Matthew 5:32, A Usually Misunderstood Text

Categories: Jim Parkinson, Volume 26, No.1, Feb. 20151.5 min read

What Does the Divorcer Cause?

The common translation of Matthew 5:32 is: “But I say unto you, That whosoever shall put away his wife, saving for the cause of fornication, causeth her to commit adultery: and whosoever shall marry her that is divorced committeth adultery” (KJV). However, the Greek word translated “to commit adultery” (moi­ cheuthenai,1 from the verb moicheuo) is in a past tense.2 A reader will easily recognize that “causeth her to have committed adultery,” or “to have been committing adultery,” is not credible; the divorcer cannot retroactively cause anything. So most translators alter the tense of the verb to a present tense, from which the reader infers the adultery will then be in the future. (But what if she does not remarry?) Nevertheless, it is possible to understand it in the tense Matthew records (using italics for translator-supplied words):

“But I say unto you, That whosoever is putting away his wife, saving for the cause of fornication, causeth her to be deemed to have committed adultery, and whosoever shall marry her that is divorced is deemed to commit adultery.”3

 

The Apostle Matthew

— Br. James B. Parkinson

 


(1) Early manuscripts read thusly.

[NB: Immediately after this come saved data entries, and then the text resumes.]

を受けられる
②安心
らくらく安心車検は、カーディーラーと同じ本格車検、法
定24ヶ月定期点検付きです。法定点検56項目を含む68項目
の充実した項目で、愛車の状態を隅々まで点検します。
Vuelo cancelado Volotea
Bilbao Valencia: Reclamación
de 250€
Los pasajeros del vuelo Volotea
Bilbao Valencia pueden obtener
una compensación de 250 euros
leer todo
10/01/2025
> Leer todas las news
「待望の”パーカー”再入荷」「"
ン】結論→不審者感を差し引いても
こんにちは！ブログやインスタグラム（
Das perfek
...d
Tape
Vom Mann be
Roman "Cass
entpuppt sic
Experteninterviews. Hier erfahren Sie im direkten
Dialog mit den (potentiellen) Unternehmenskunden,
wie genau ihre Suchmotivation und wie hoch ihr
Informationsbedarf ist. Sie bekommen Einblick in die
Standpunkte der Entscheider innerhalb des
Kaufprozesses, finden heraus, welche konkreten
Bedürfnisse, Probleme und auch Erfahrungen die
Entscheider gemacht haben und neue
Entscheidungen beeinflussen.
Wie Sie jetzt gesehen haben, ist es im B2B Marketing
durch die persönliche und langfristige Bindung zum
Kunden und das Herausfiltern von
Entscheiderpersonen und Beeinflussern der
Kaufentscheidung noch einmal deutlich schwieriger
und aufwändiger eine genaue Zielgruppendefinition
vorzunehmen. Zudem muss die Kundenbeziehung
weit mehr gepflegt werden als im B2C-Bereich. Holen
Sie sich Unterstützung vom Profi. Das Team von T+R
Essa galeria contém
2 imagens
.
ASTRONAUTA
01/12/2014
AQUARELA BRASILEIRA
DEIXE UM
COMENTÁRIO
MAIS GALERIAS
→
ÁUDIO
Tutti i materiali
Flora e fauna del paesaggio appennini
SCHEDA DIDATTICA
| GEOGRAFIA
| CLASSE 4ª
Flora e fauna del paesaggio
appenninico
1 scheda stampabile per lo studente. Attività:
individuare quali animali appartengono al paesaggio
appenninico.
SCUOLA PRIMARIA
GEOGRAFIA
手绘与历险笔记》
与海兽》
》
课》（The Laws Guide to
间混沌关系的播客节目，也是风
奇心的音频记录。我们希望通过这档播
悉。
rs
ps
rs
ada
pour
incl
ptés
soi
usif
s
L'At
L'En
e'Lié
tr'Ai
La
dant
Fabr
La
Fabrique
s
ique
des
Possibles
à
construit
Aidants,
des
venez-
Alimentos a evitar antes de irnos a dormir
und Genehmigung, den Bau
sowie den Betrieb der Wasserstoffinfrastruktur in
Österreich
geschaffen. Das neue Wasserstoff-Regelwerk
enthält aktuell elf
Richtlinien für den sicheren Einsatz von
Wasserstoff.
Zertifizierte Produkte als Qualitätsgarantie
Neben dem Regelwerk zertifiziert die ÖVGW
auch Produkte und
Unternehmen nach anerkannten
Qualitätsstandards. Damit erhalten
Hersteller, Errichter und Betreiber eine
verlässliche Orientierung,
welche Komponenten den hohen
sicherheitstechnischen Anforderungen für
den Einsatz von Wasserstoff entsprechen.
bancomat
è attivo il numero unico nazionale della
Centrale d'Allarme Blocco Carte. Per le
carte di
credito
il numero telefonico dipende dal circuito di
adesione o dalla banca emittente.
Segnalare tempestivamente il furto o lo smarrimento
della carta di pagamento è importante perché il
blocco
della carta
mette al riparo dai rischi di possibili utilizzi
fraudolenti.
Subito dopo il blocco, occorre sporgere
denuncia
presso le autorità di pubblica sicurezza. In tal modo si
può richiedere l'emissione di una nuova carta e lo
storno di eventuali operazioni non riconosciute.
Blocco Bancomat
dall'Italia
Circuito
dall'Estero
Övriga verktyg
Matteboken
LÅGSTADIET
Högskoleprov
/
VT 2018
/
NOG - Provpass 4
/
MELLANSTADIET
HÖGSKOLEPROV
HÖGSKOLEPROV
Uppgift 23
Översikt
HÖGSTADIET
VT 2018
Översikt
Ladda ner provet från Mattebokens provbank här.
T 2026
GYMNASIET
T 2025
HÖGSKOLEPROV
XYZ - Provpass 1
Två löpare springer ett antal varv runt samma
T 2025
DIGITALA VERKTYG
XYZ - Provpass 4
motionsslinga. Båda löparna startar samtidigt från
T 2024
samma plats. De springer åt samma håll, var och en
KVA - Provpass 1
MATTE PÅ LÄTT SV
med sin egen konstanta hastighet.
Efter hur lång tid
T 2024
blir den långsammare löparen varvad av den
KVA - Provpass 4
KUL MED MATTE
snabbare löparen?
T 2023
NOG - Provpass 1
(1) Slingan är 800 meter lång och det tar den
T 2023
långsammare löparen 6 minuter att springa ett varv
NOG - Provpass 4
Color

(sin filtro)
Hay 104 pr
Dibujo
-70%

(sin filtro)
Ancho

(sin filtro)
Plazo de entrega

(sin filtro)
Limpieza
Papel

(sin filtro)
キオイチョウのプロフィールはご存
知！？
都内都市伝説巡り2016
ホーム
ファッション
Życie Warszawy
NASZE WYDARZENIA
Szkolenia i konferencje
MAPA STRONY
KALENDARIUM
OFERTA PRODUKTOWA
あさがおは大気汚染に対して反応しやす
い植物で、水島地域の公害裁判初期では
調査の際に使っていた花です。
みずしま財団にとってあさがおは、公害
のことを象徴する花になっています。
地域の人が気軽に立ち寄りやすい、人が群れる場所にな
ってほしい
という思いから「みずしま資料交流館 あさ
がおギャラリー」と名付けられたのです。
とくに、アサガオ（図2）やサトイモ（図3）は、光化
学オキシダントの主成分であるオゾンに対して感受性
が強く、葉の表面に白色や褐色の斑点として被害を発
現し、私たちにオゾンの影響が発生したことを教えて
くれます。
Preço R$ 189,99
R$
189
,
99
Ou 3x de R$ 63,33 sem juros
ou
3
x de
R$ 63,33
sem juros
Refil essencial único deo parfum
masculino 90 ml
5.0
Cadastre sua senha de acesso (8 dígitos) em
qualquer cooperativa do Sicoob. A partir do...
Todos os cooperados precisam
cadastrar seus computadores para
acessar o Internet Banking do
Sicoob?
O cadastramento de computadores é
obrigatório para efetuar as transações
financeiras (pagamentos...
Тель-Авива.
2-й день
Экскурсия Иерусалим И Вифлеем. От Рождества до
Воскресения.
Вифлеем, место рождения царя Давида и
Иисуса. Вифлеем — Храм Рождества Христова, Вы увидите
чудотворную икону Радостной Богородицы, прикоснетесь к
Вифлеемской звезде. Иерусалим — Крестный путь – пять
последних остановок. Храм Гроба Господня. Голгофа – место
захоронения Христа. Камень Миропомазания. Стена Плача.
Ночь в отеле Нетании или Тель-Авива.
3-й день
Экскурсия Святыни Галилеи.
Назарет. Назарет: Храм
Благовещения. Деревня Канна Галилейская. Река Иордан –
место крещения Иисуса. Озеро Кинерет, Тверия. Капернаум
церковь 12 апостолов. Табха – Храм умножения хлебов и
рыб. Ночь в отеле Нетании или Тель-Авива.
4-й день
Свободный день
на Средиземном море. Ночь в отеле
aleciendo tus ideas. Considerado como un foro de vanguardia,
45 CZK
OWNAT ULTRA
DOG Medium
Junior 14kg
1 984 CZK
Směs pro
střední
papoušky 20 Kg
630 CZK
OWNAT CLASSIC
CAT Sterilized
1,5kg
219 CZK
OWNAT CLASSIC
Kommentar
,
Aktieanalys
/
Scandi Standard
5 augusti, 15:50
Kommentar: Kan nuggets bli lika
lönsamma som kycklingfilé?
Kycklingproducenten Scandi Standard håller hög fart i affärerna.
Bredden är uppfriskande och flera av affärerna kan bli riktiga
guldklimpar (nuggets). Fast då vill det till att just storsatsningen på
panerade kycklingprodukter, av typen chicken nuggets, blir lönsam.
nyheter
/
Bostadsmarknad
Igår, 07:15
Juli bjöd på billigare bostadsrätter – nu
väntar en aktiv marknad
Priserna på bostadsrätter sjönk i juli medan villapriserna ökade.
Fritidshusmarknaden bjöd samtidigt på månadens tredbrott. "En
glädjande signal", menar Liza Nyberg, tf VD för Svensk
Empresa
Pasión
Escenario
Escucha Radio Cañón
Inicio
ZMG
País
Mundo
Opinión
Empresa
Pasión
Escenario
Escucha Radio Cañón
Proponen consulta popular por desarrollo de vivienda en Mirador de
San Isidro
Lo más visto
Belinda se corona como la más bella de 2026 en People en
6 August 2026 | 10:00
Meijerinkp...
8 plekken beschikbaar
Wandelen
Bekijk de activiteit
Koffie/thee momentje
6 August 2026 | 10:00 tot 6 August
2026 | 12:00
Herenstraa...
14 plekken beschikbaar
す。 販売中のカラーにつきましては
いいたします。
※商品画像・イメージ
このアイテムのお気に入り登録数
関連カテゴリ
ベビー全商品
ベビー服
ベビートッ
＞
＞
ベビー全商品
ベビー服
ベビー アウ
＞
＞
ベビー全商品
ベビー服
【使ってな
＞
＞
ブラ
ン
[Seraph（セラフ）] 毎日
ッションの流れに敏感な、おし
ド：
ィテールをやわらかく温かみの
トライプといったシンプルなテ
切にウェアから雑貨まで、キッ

Most (but not all) later manuscripts, headed by L and ∆ (8th and 9th century respectively, none earlier), have changed it to moichasthai, which is present infinitive, “to commit adultery.” Thus, the fault lies not with the King James translators themselves, though the revisers have less excuse.

(2) Technically, aorist tense (“unseeable” tense): 1st Aorist, infinitive, passive, per Bagster’s (or Harper’s) The Analytical Greek Lexicon.

(3) The divorcer, and also any man waiting for her to be divorced, are guilty in Mark 10:11-12 and Luke 16:18. Curiously, the divorcee is not said to be guilty in any of these three scriptures.